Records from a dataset
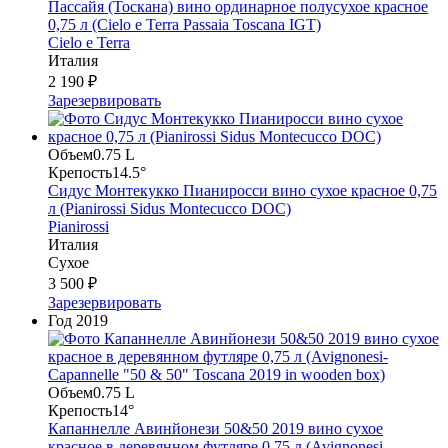
Пассайя (Тоскана) вино ординарное полусухое красное
0,75 л (Cielo e Terra Passaia Toscana IGT)
Cielo e Terra
Италия
2 190 ₽
Зарезервировать
Объем
0.75 L
Крепость
14.5°
Сидус Монтекукко Пианиросси вино сухое красное 0,75
л (Pianirossi Sidus Montecucco DOC)
Pianirossi
Италия
Сухое
3 500 ₽
Зарезервировать
Год
2019
Объем
0.75 L
Крепость
14°
Капаннелле Авинйонези 50&50 2019 вино сухое
красное в деревянном футляре 0,75 л (Avignonesi-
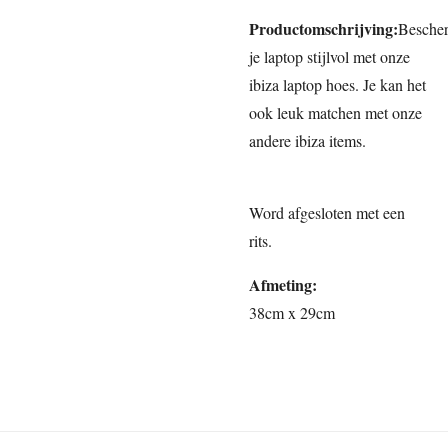
Productomschrijving:
Besche
je laptop stijlvol met onze
ibiza laptop hoes. Je kan het
ook leuk matchen met onze
andere ibiza items.
Word afgesloten met een
rits.
Afmeting:
38cm x 29cm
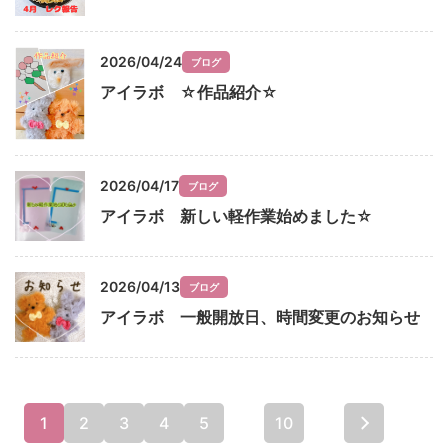
2026/04/24
ブログ
アイラボ ☆作品紹介☆
2026/04/17
ブログ
アイラボ 新しい軽作業始めました☆
2026/04/13
ブログ
アイラボ 一般開放日、時間変更のお知らせ
1
2
3
4
5
...
10
...
最後 »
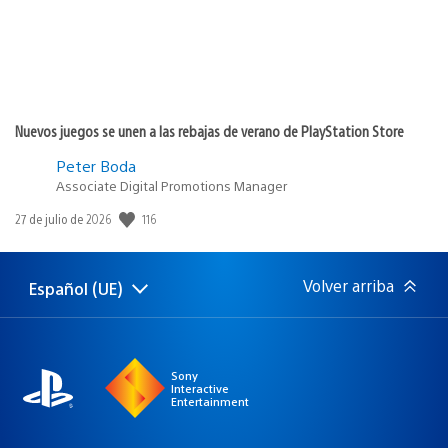
Nuevos juegos se unen a las rebajas de verano de PlayStation Store
Peter Boda
Associate Digital Promotions Manager
Fecha
116
27 de julio de 2026
de
publicación:
Volver arriba
Español (UE)
Selecciona
Región
una
actual:
región
Sony
Interactive
Entertainment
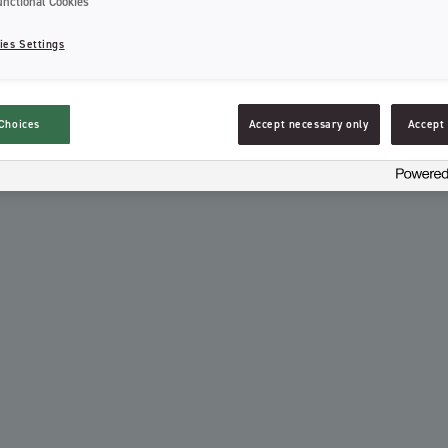
unctional Cookies
ies Settings
Choices
Accept necessary only
Accept 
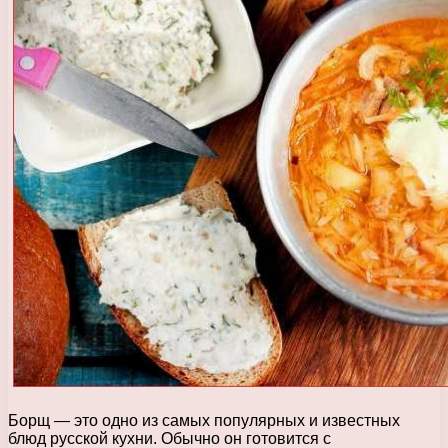
Борщ — это одно из самых популярных и известных
блюд русской кухни. Обычно он готовится с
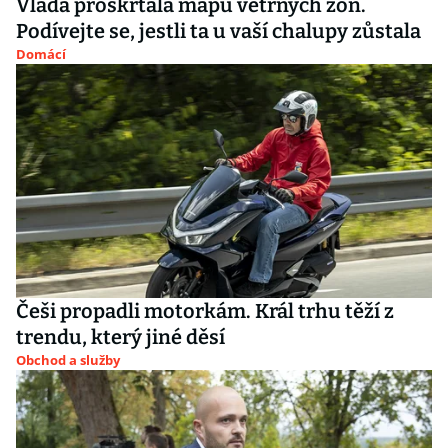
Vláda proškrtala mapu větrných zón.
Podívejte se, jestli ta u vaší chalupy zůstala
Domácí
Češi propadli motorkám. Král trhu těží z
trendu, který jiné děsí
Obchod a služby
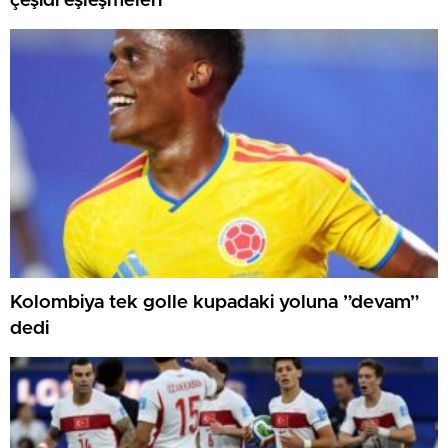
çeşidi eşleşmeleri
Kolombiya tek golle kupadaki yoluna ”devam”
dedi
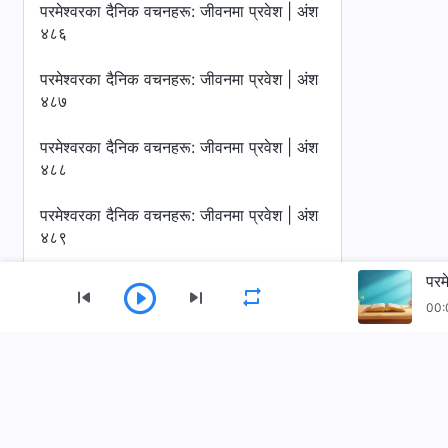
परमेश्‍वरका दैनिक वचनहरू: जीवनमा प्रवेश | अंश
४८६
परमेश्‍वरका दैनिक वचनहरू: जीवनमा प्रवेश | अंश
४८७
परमेश्‍वरका दैनिक वचनहरू: जीवनमा प्रवेश | अंश
४८८
परमेश्‍वरका दैनिक वचनहरू: जीवनमा प्रवेश | अंश
४८९
परम
परमेश्‍वरका दैनिक वचनहरू: जीवनमा प्रवेश | अंश
४९०
00:
परमेश्‍वरका दैनिक वचनहरू: जीवनमा प्रवेश | अंश
मेनु
४९१
गृहपृष्ठ
पुस्तकहरू
भिडियोहरू
परमेश्‍वरका दैनिक वचनहरू: जीवनमा प्रवेश | अंश
४९२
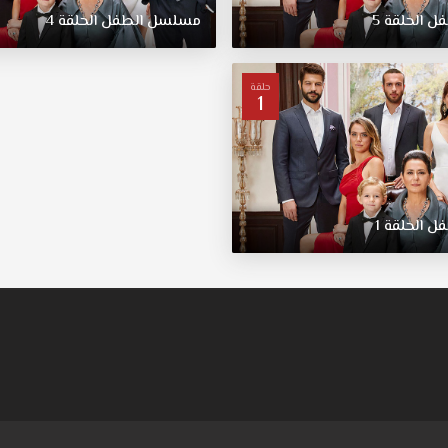
فل
الحلقة
5
مسلسل
الطفل
الحلقة
4
حلقة
1
فل
الحلقة
1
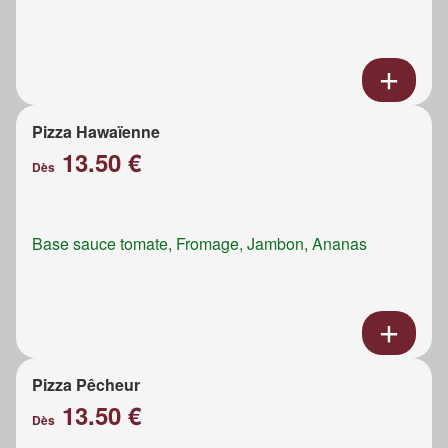
Pizza Hawaïenne
13.50 €
Dès
Base sauce tomate, Fromage, Jambon, Ananas
Pizza Pêcheur
13.50 €
Dès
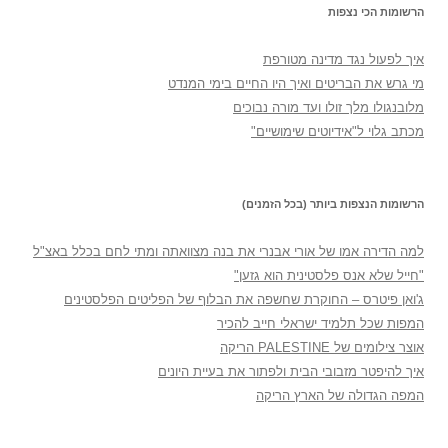
הרשומות הכי נצפות
איך לפעול נגד מדינה מטורפת
מי גרש את הבריטים ואיך היו החיים בימי המנדט
מלובנגולו מלך זולו ועד מורה נבוכים
מכתב גלוי ל"אידיוטים שימושיים"
הרשומות הנצפות ביותר (בכל הזמנים)
למה הדירה אמו של אורי אבנרי את בנה מצוואתה ומתי לחם בכלל באצ"ל
"חייל שלא אנס פלסטינית הוא גזען"
ג'ואן פיטרס – החוקרת שחשפה את הבלוף של הפליטים הפלסטינים
המפות שכל תלמיד ישראלי חייב להכיר
אוצר צילומים של PALESTINE הריקה
איך להיפטר מזבובי הבית ולפתור את בעיית היונים
המפה הגדולה של הארץ הריקה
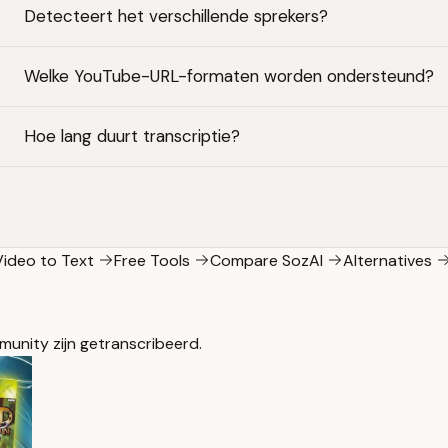
Detecteert het verschillende sprekers?
Welke YouTube-URL-formaten worden ondersteund?
Hoe lang duurt transcriptie?
Video to Text
Free Tools
Compare SozAI
Alternatives
unity zijn getranscribeerd.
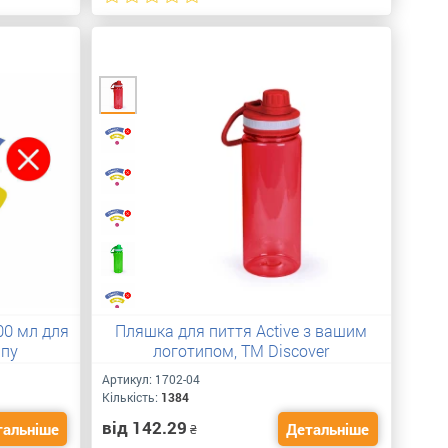
00 мл для
Пляшка для пиття Active з вашим
ипу
логотипом, ТМ Discover
Артикул:
1702-04
Кількість:
1384
від 142.29
тальніше
Детальніше
₴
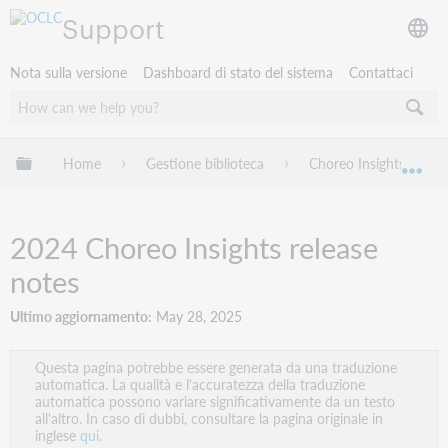
Support
Nota sulla versione
Dashboard di stato del sistema
Contattaci
Espandi/comprimi la gerarchia globale
Home
Gestione biblioteca
Choreo Insights
Esp
2024 Choreo Insights release
notes
Ultimo aggiornamento
May 28, 2025
Questa pagina potrebbe essere generata da una traduzione
automatica. La qualità e l'accuratezza della traduzione
automatica possono variare significativamente da un testo
all'altro. In caso di dubbi, consultare la pagina originale in
inglese
qui.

> **TASK TO CARRY OUT**
Give again, exactly as written above, each line from the one that has "Video to Text" to the one that has "automatica. La qualità", both included; omit the pictures.

> **ANSWER SPACE**
Video to Text
Free Tools
Compare SozAI
Alternatives
unity zijn getranscribeerd.
00 мл для
Пляшка для пиття Active з вашим
ипу
логотипом, ТМ Discover
Артикул:
1702-04
Кількість:
1384
від 142.29
тальніше
Детальніше
₴
Support
Nota sulla versione
Dashboard di stato del sistema
Contattaci
Espandi/comprimi la gerarchia globale
Home
Gestione biblioteca
Choreo Insights
Esp
2024 Choreo Insights release
notes
Ultimo aggiornamento
May 28, 2025
Questa pagina potrebbe essere generata da una traduzione
automatica. La qualità e l'accuratezza della traduzione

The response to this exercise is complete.